The downgrade is more than a symbolic blow. It signals to investors that U.S. government debt is riskier, prompting demands for higher interest rates on government bonds. This ripple effect could mean higher costs for mortgages, auto loans, and business borrowing, as well as increased inflationary pressures. Moody’s noted that unless there are substantial changes, the cost of servicing the debt could soar from 9% to 30% of federal revenue by 2035.

Kiyosaki’s Dire Warning: “Deadbeat Dad” America and the Threat of Depression

Renowned financial educator and “Rich Dad Poor Dad” author Robert Kiyosaki reacted sharply to the downgrade, likening the U.S. to a “deadbeat dad” recklessly spending borrowed money without a plan to pay it back. He warned that the downgrade could usher in a period of higher interest rates, recession, rising unemployment, and even widespread bank failures echoing the devastating crash of 1929.
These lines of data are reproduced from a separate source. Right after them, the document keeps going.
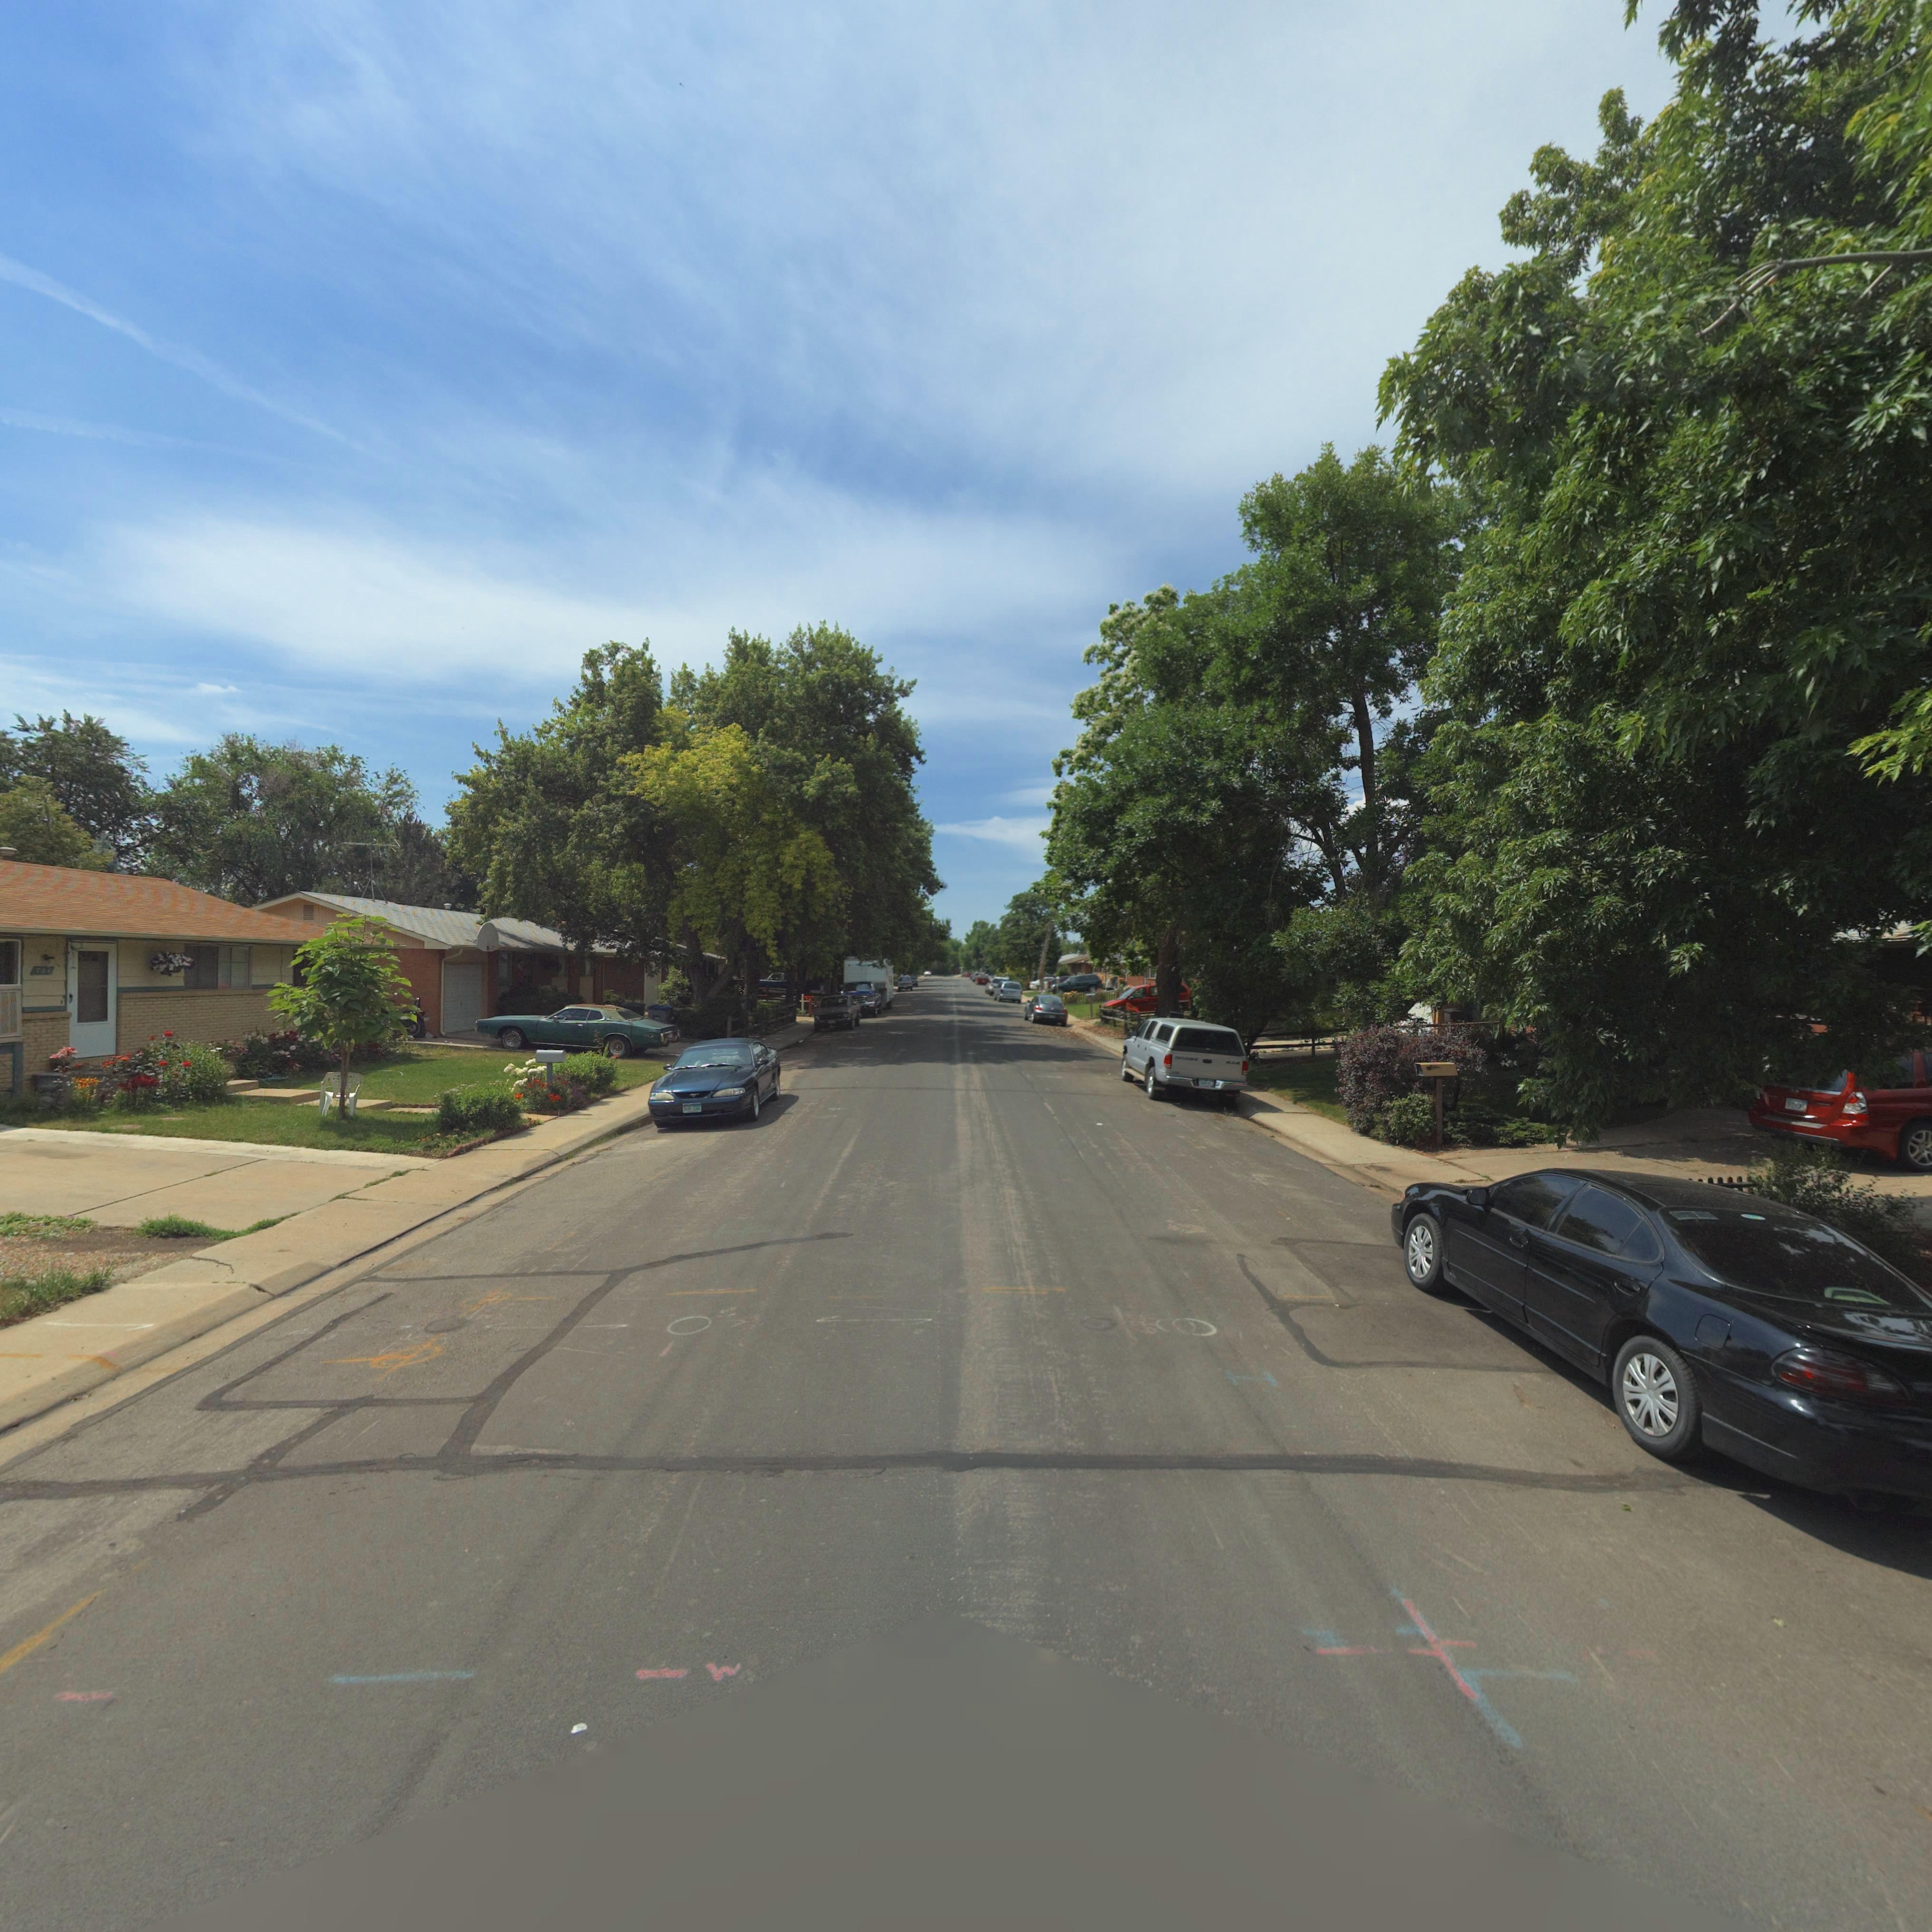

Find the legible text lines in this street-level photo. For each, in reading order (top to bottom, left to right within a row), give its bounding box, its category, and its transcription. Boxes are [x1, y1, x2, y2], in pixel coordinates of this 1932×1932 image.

[34, 967, 52, 974] StreetNumber: 7*4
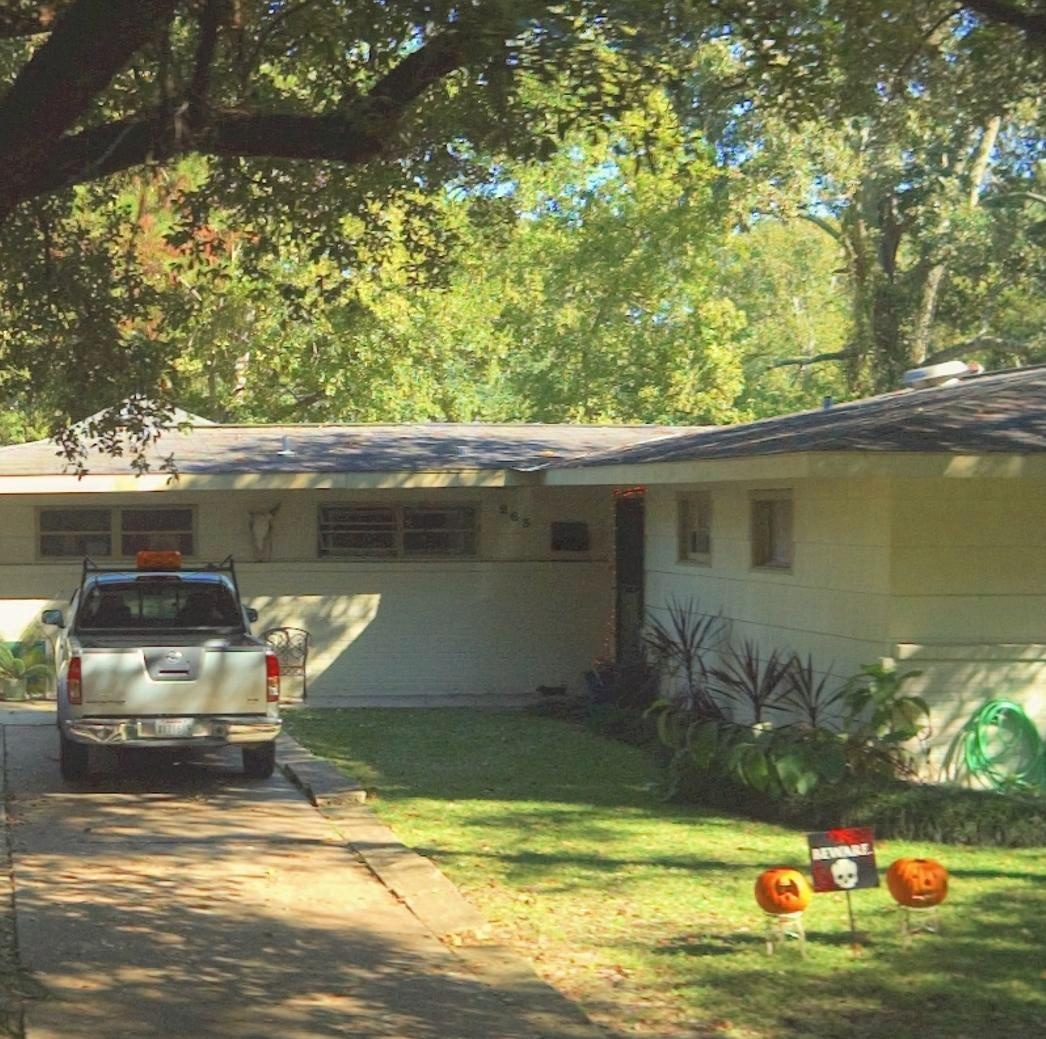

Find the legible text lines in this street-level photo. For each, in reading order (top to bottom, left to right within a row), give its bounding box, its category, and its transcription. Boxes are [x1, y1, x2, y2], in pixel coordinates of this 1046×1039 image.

[498, 503, 531, 529] StreetNumber: 263
[165, 723, 184, 735] None: 315
[810, 842, 871, 861] None: BEWARE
Kiyosaki has long predicted a major financial crisis, referencing his 2013 book “Rich Dad’s Prophecy,” where he foresaw a catastrophic market event triggered by runaway debt and an unstable retirement system. He believes the current environment—marked by record-high credit card debt, surging unemployment, and shrinking retirement savings—could lead to what he calls a “Greater Depression”.

Investment Advice: Gold, Silver, and Bitcoin Over Fiat

Kiyosaki’s message is clear: “Don’t rely on fiat money or government bailouts. Instead, protect yourself by investing in real assets like gold, silver, and Bitcoin”. He argues that physical assets offer security in times of crisis, unlike ETFs or traditional savings, which he calls “fake money”. Kiyosaki also sees downturns as the best time to become wealthy, urging people to think like entrepreneurs and seize opportunities in real estate and undervalued assets.

“A depression can be the best time to become rich… if you open your eyes and start seeing through the eyes of an entrepreneur, rather than an employee clinging to job security, steady paycheck, and a crashing 401k.” — Robert Kiyosaki

The Broader Economic Outlook

While some experts dismiss the downgrade as a lagging indicator, others warn it could mark the end of an era when the U.S. could borrow without consequence. With policymakers facing limited options to reverse the debt trend, the risk of sustained higher interest rates and economic stagnation looms large.

Moody’s downgrade is a stark warning about America’s fiscal health. As fears of a recession and even a depression grow, Kiyosaki and other financial experts urge individuals to protect their wealth with tangible assets and entrepreneurial thinking, rather than relying on traditional savings or government intervention.